FIDEDIGNO E INDEPENDENTE
O Pianista no Bordel,
de autoria do jornalista espanhol Juan Luis Cebrián, além de leitura
cativante proporciona alguns momentos de reflexões a respeito do
comportamento ético daqueles que se propõem a exercer o papel de
jornalista. Decano do jornalismo espanhol moderno, Cebrián de forma
sintética e esclarecedora leva o leitor a refletir e a entender melhor a
importância da imprensa desde seus primórdios aos dias atuais.
A sua tese é a de que mais do que nunca o jornalista deve ir além
do simples registro dos fatos, pois “a notícia só terá validade se
cumprir os princípios de veracidade, verificação, independência,
compromisso público e lealdade para com o leitor”.
A relação da imprensa com a democracia e seu papel de fiadora da
liberdade de expressão e a encarniçada luta do jornalista contra o poder
político, também é tratada de forma didática e apaixonante. Para
Cebrián, o jornalista moderno tem “que vencer um novo tipo de censura
que não tem origem em pressões externas, mas na própria sociedade
midiática, cujos interesses econômicos nem sempre coincidem com a
apuração da verdade e com a livre circulação da informação”.

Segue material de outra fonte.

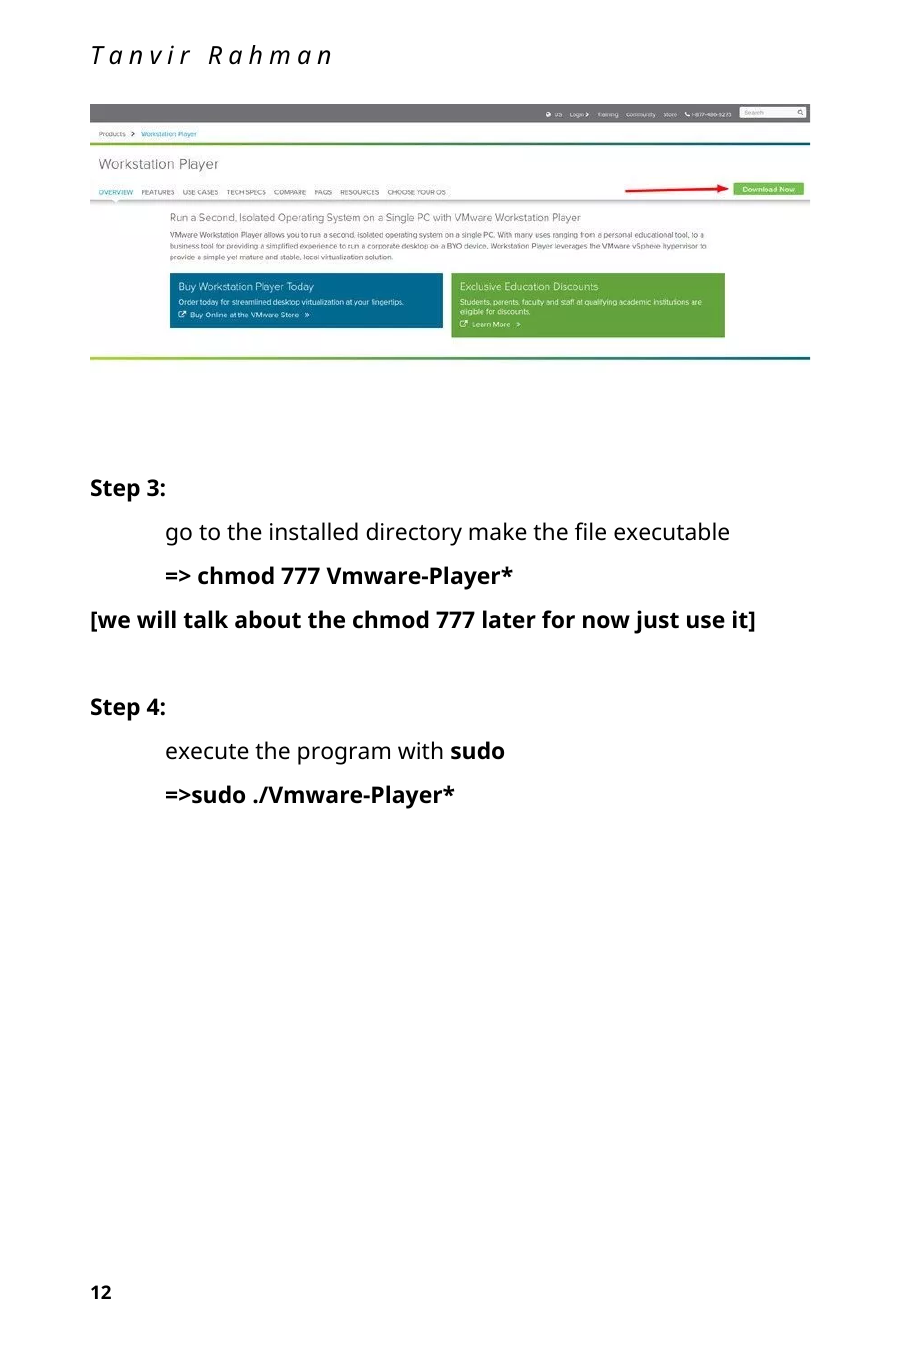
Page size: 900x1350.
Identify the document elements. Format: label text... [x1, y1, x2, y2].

text => chmod 777 Vmware-Player* [90, 560, 810, 591]
text execute the program with sudo [90, 735, 810, 766]
picture [90, 104, 811, 373]
text Step 4: [90, 691, 810, 722]
text [we will talk about the chmod 777 later for now just use it] [90, 603, 810, 635]
text go to the installed directory make the file executable [90, 516, 810, 547]
text =>sudo ./Vmware-Player* [90, 778, 810, 810]
text Step 3: [90, 472, 810, 503]
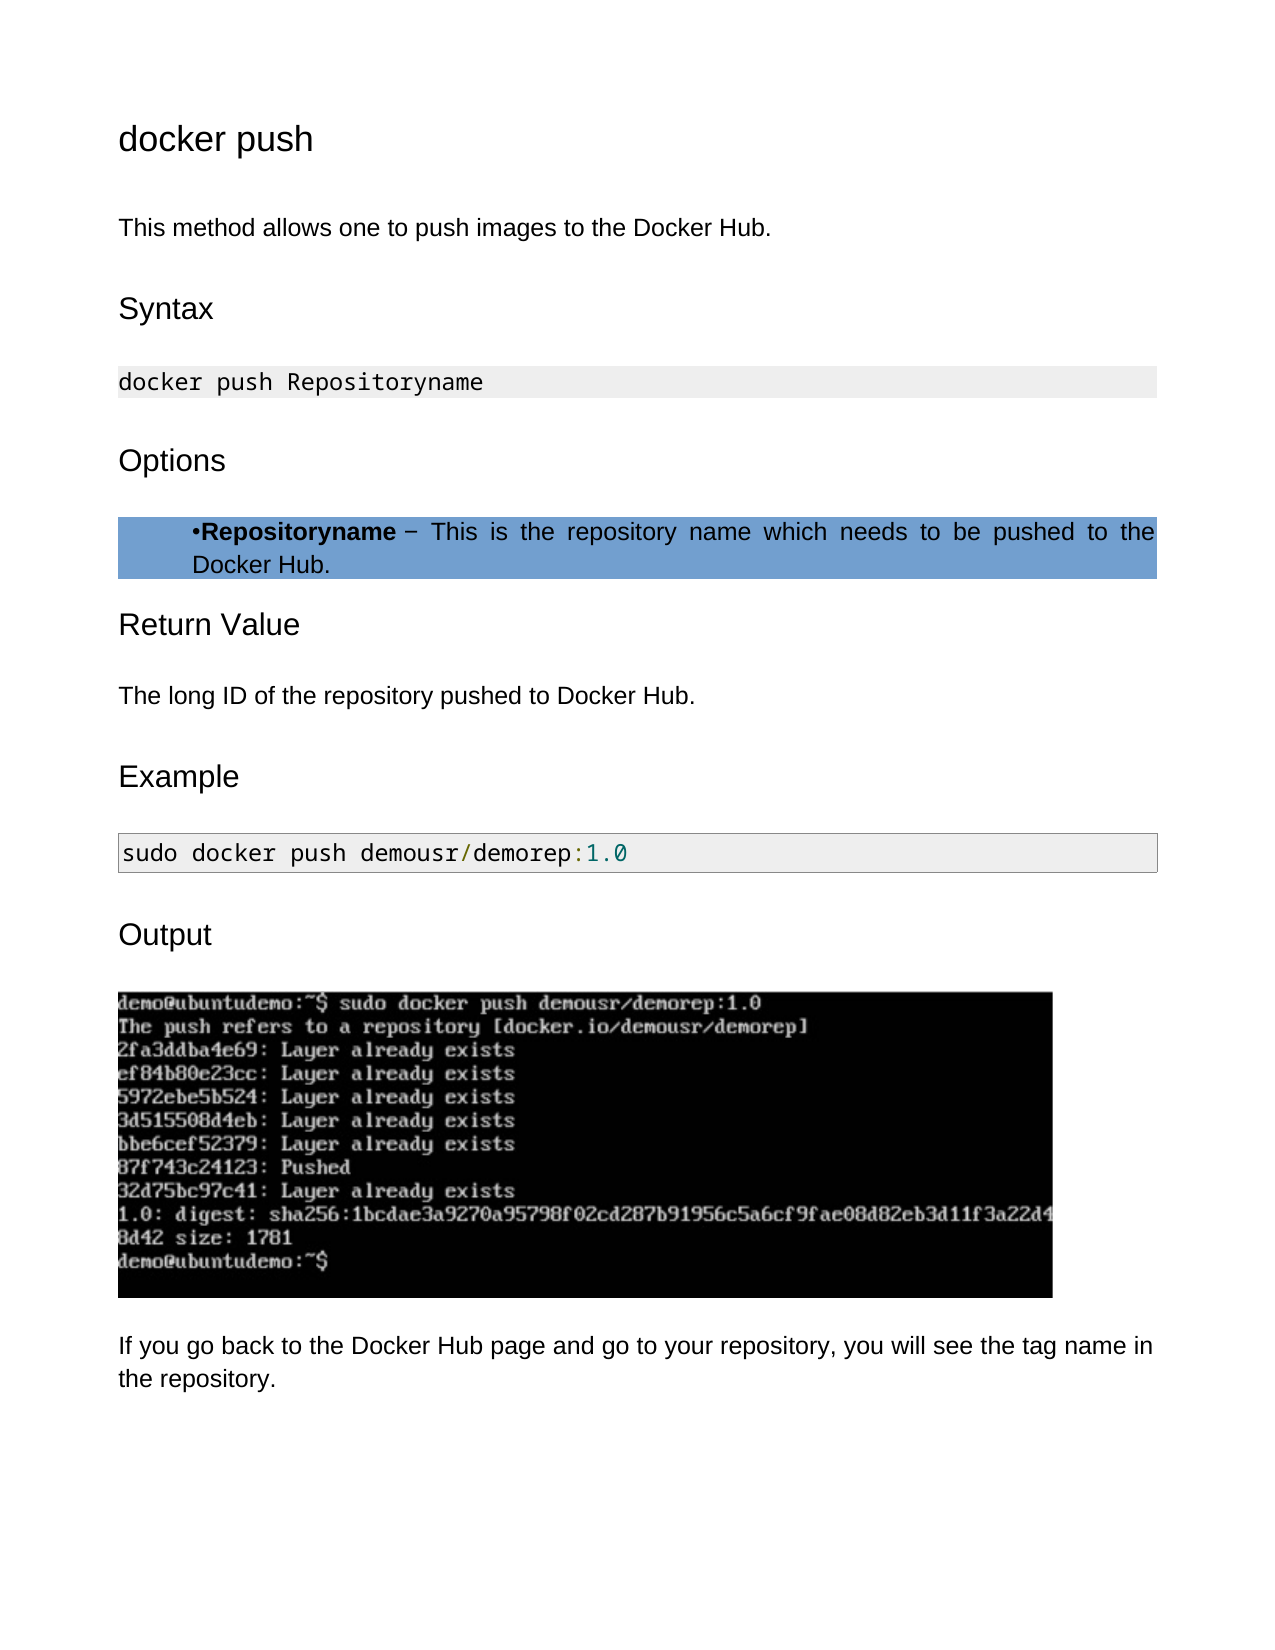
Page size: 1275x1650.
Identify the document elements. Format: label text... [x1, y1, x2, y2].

Destaca que “o jornalismo de hoje, incluídas as transformações
propiciadas pela internet, continua a ter alguns princípios básicos que
não somente o identificam como profissão, mas também constituem um
compromisso daqueles que o exercem. Afastar-se deles equivale a desertar
da própria condição de jornalista”. Eis os pontos fundamentais:
1. A primeira obrigação do jornalismo é a verdade.

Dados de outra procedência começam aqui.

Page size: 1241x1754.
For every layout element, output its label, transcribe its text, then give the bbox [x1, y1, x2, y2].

2. Sua principal lealdade é para com os cidadãos.
3. Sua essência é a disciplina da verificação.
4. Seus profissionais devem ser independentes dos fatos e das pessoas sobre as quais informam.

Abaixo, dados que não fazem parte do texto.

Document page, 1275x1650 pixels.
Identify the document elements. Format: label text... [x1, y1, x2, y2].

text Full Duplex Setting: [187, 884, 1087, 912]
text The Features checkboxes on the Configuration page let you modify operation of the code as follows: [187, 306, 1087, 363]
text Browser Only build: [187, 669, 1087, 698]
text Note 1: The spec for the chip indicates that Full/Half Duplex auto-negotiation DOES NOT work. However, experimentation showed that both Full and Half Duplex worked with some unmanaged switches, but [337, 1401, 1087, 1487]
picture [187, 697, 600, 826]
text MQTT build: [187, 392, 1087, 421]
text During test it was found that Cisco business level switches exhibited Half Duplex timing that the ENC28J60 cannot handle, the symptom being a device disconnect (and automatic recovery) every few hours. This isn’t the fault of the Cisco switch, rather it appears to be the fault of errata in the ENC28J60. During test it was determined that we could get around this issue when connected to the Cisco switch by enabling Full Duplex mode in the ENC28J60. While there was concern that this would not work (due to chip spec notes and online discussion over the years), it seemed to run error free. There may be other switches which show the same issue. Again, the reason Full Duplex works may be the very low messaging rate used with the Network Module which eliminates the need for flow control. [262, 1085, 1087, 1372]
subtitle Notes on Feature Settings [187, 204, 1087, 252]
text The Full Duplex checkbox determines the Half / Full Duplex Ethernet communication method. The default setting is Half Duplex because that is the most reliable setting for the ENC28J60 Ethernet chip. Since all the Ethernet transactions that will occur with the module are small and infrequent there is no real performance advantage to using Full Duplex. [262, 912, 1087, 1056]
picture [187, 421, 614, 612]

5. Deve servir como um fiscalizador independente do poder.
6. Deve oferecer-se como tribuna para as críticas públicas e para o compromisso.
7. Deve se esforçar para fazer do que é importante algo de interessante e oportuno.
8. Deve seguir as noticiais de forma ao mesmo exaustiva e proporcional.
9. Seus profissionais devem ter direito a trabalhar conforme lhes dita a consciência.
Deixa antever que estes nove mandamentos se resumem facilmente em dois: “o jornalismo deve ser fidedigno e independente”.
Esclarece que ser fidedigno “significa que os jornalistas devem
contar os fatos tal como ocorreram ou, no mínimo, esforçar-se nesse
sentido. Não devem manipular dados, nem destacá-los segundo suas
conveniências; devem ser rigorosos na verificação, exaustivos nas
provas, plurais nos pontos de vista, minuciosos nos matizes, e,
sobretudo, devem saber reconhecer seus erros e seus equívocos e se
dispor a pagar por eles”.
Quanto à independência “equivale a exercer o papel social que seu
ofício pressupõe, a não administrar a verdade apurada segundo as
conveniências ou pressões do poder, a não misturar as próprias opiniões
ou interesses pessoais com os dos leitores, a não trocar sua condição
primária de testemunha pela de juiz, a ser crítico, amante do debate,
polêmico e brilhante sem que a paixão pelas palavras o afaste da paixão
primordial pela verdade, usando as primeiras para iluminar a última com
luz melhor e mais forte”.
Chama a atenção para um tema bastante controverso e é cáustico
quando diz que “os jornais e aqueles que se dedicam a fabricá-los mantêm
relações tradicionalmente muito mal ajustada não só com o poder
político, mas com o poder em geral, em todas as suas manifestações, e
frequentemente são maltratados por aqueles que desconfiam da moral de seus procedimentos.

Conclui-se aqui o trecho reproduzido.